[[ Text excerpt, beginning ]]
Swiss feminist (1826-1899)

Marie Goegg-Pouchoulin (1826–1899), was a pioneer in the women's rights movement and women's peace movement in Switzerland. She has been called the first feminist in Switzerland. In 1868, she founded Association internationale des femmes (IAW), which was not only the first women's organisation in Switzerland, but also the first international women's organisation. She was a central figure in the continental activism for women's equal rights and better education.

==Life==
Marie Goegg-Pouchoulin was born in Geneva. After elementary education, she worked in the shop of her father, who was a clock maker. She married in 1845 and divorced in 1856. She married secondly to the exiled German revolutionary Amand Goegg, and lived in London with him for a while before returning to Switzerland. The couple separated in 1874 but never divorced.

In 1867, she attended the congress of the newly founded International League for Peace and Freedom (ILPF) in Geneva. Disappointed in the lack of female participation within it, she founded the Association internationale des femmes (IAW) the following year.

At the ILPF congress in Bern 1868, she made a public speech on women's rights. At the same congress, the first meeting of the IAW was held, followed by the first congress in 1870. This was the first international collaboration of women's rights groups, predating the introduction of the International Council of Women in 1888, uniting groups who worked for women's access to education, access to public sphere and abolition of regulated prostitution. The IAW was closely affiliated with the ILPF, who added women's rights to its demands. Marie Goegg-Pouchoulin stated that the participation of women in the public sphere was vital for the ILPF's peace goal, which was a successful statement with the ILPF. She also supported women suffrage.
[[ Text excerpt, end ]]
## To do
1. Answer from the biography of Marie Goegg-Pouchoulin:
(a) What was her father's trade?
(b) In what year did she found the Association internationale des femmes?
(c) In what year did the IAW hold its first congress?
2. Decide whether each statement agrees with the biography of Marie Goegg-Pouchoulin:
(a) She and Amand Goegg divorced in 1874.
(b) The IAW predated the International Council of Women.
(c) She was born in Bern.
[[ Recorded data, beginning ]]
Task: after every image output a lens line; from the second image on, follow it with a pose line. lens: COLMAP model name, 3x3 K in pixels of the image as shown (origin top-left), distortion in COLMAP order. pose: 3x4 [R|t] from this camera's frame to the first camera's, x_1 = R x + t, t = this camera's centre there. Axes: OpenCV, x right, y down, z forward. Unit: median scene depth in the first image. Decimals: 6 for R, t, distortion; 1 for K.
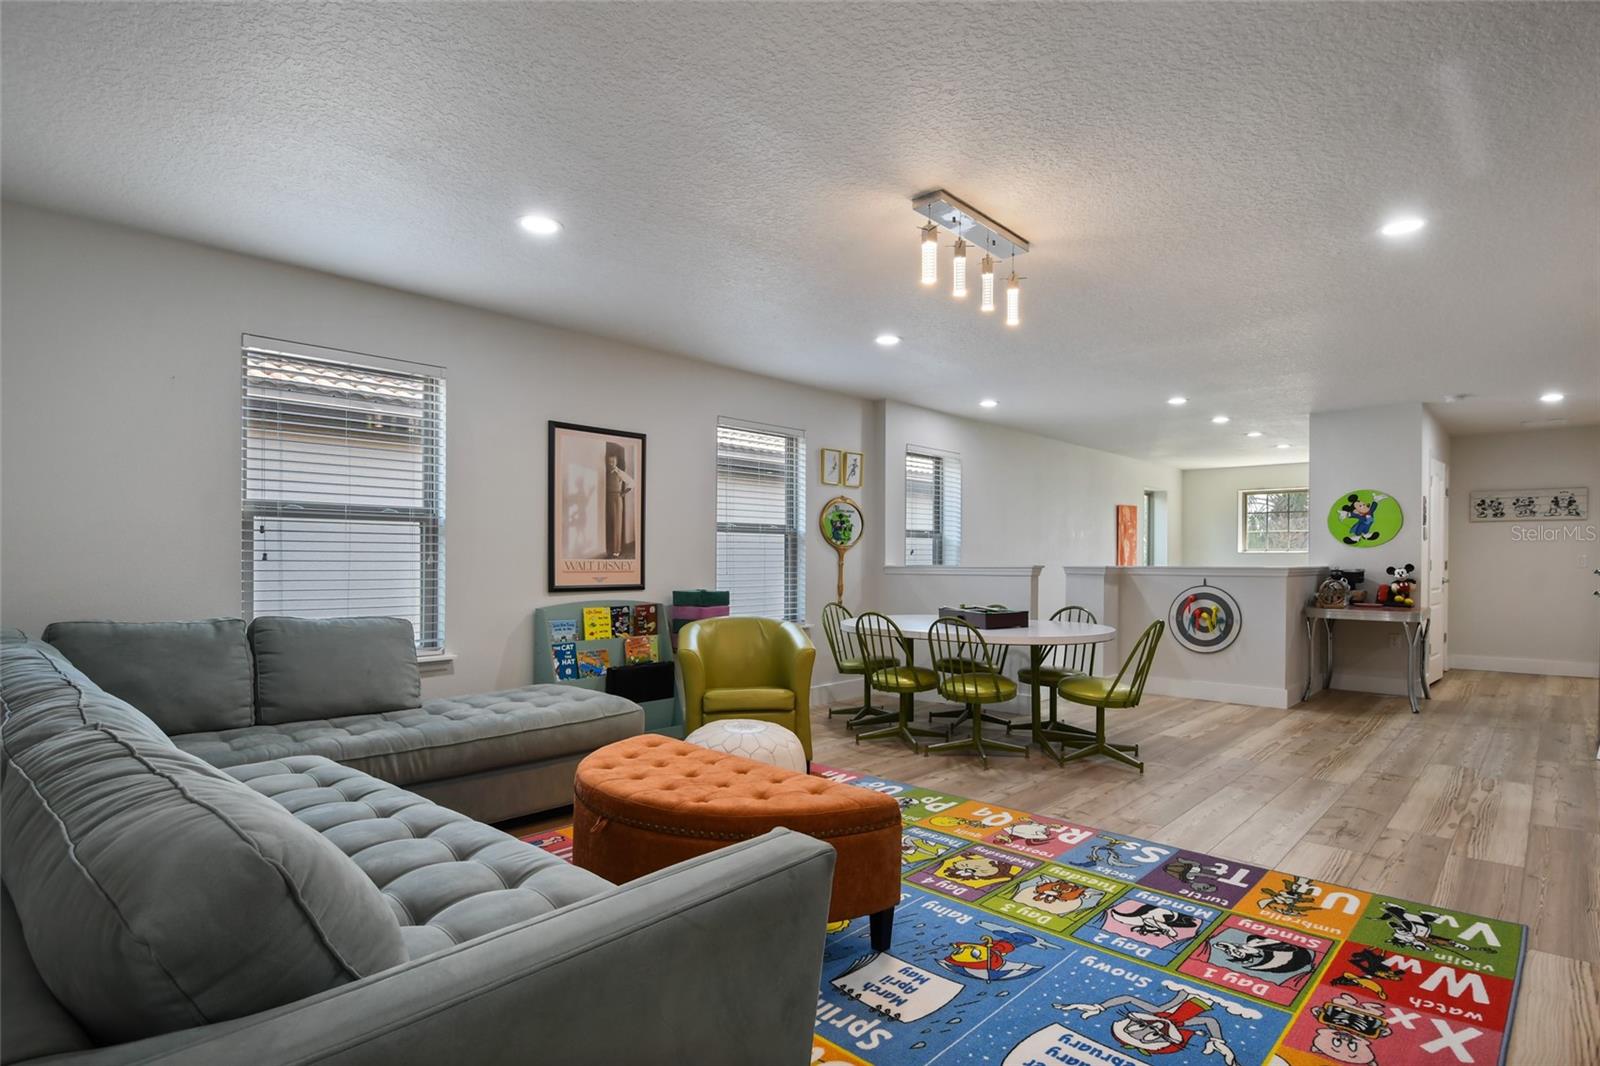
lens RADIAL K [[972.8, 0, 769.5], [0, 972.8, 585.1], [0, 0, 1]] dist [-0.005838, -0.016805]
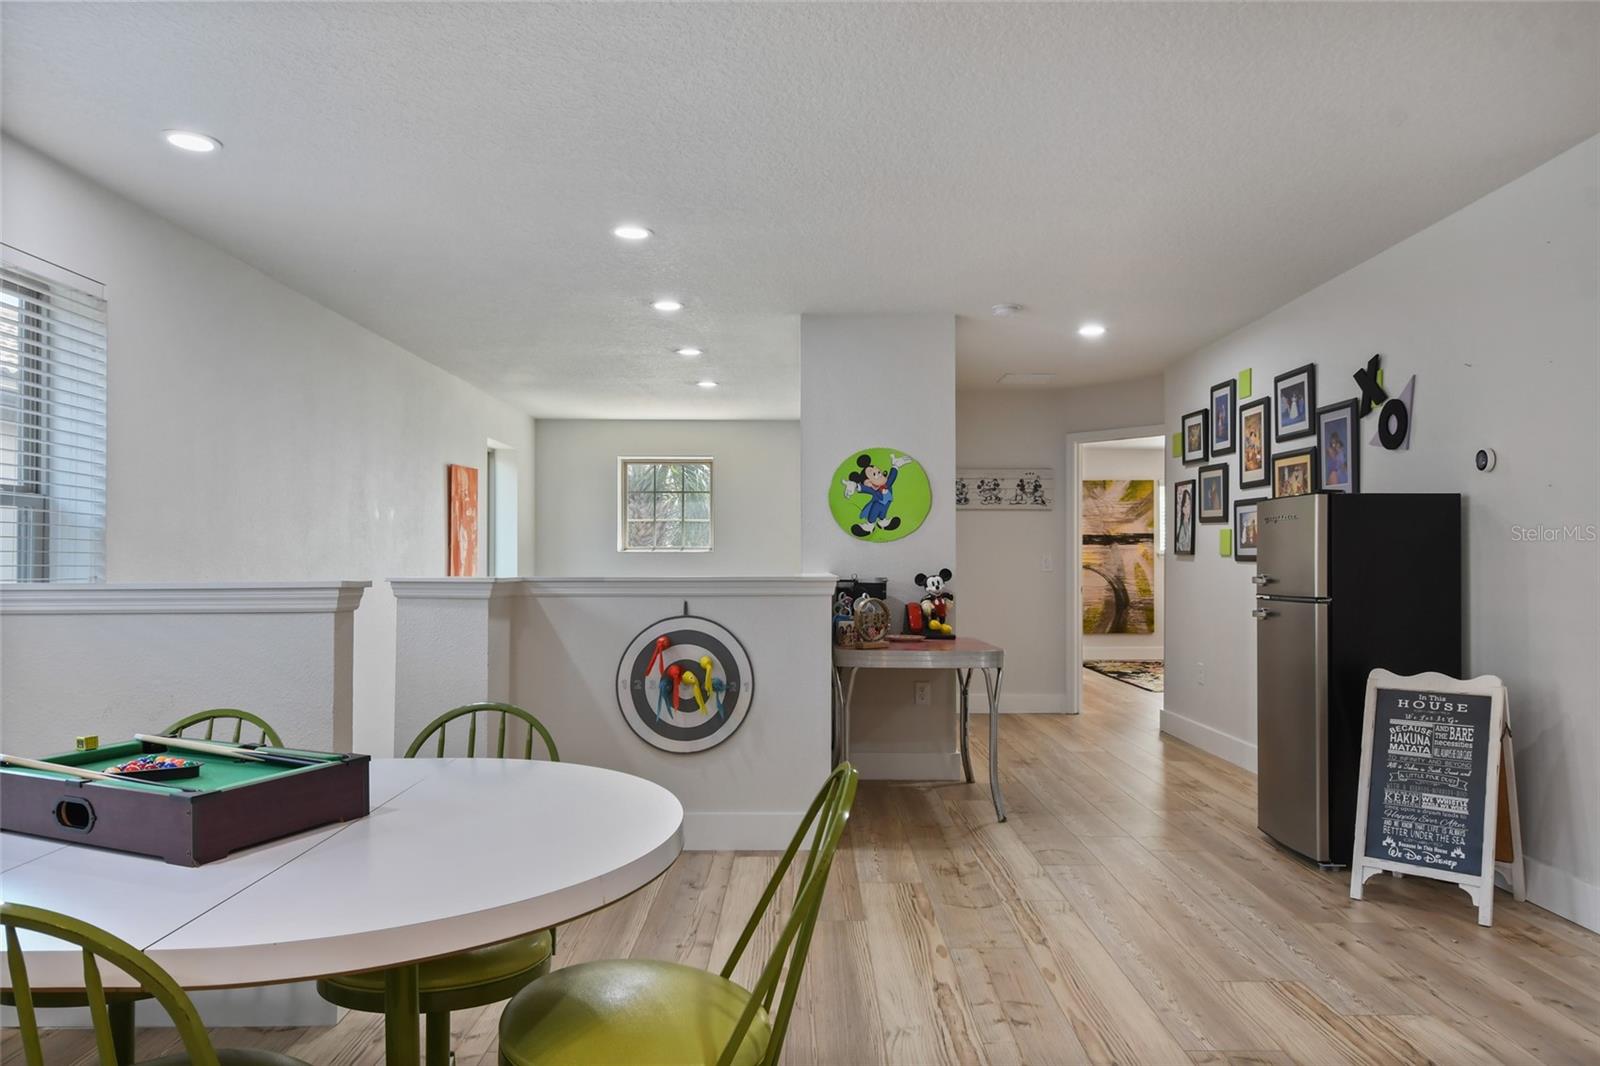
lens RADIAL K [[1073.7, 0, 793.7], [0, 1073.7, 547.8], [0, 0, 1]] dist [-0.005058, -0.004529]
pose [[0.735891, 0.007393, 0.677059, 0.117550], [0.020587, 0.999234, -0.033286, -0.014122], [-0.676787, 0.038434, 0.735175, 0.543438]]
[[ Recorded data, end ]]
## Solutions per task
1.
(a) He was a clock maker.
(b) 1868.
(c) 1870.

2.
(a) No: "The couple separated in 1874 but never divorced."
(b) Yes: "predating the introduction of the International Council of Women in 1888"
(c) No: "Marie Goegg-Pouchoulin was born in Geneva."